# [Problem requirements]
Each line below is to be copied exactly; images do not go into the copy.
───── Material for the task ─────
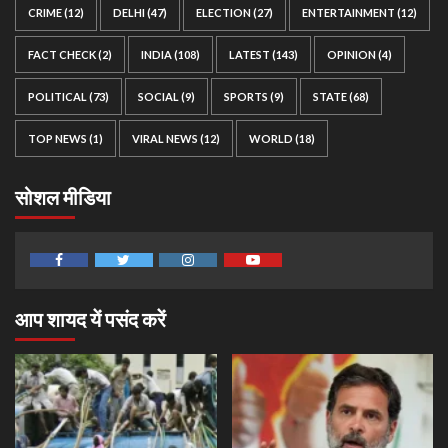
CRIME
(12)
DELHI
(47)
ELECTION
(27)
ENTERTAINMENT
(12)
FACT CHECK
(2)
INDIA
(108)
LATEST
(143)
OPINION
(4)
POLITICAL
(73)
SOCIAL
(9)
SPORTS
(9)
STATE
(68)
TOP NEWS
(1)
VIRAL NEWS
(12)
WORLD
(18)
सोशल मीडिया
Facebook
Twitter
Instagram
Youtube
आप शायद यें पसंद करें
─────
# [Result of this exercise]
CRIME
(12)
DELHI
(47)
ELECTION
(27)
ENTERTAINMENT
(12)
FACT CHECK
(2)
INDIA
(108)
LATEST
(143)
OPINION
(4)
POLITICAL
(73)
SOCIAL
(9)
SPORTS
(9)
STATE
(68)
TOP NEWS
(1)
VIRAL NEWS
(12)
WORLD
(18)
सोशल मीडिया
Facebook
Twitter
Instagram
Youtube
आप शायद यें पसंद करें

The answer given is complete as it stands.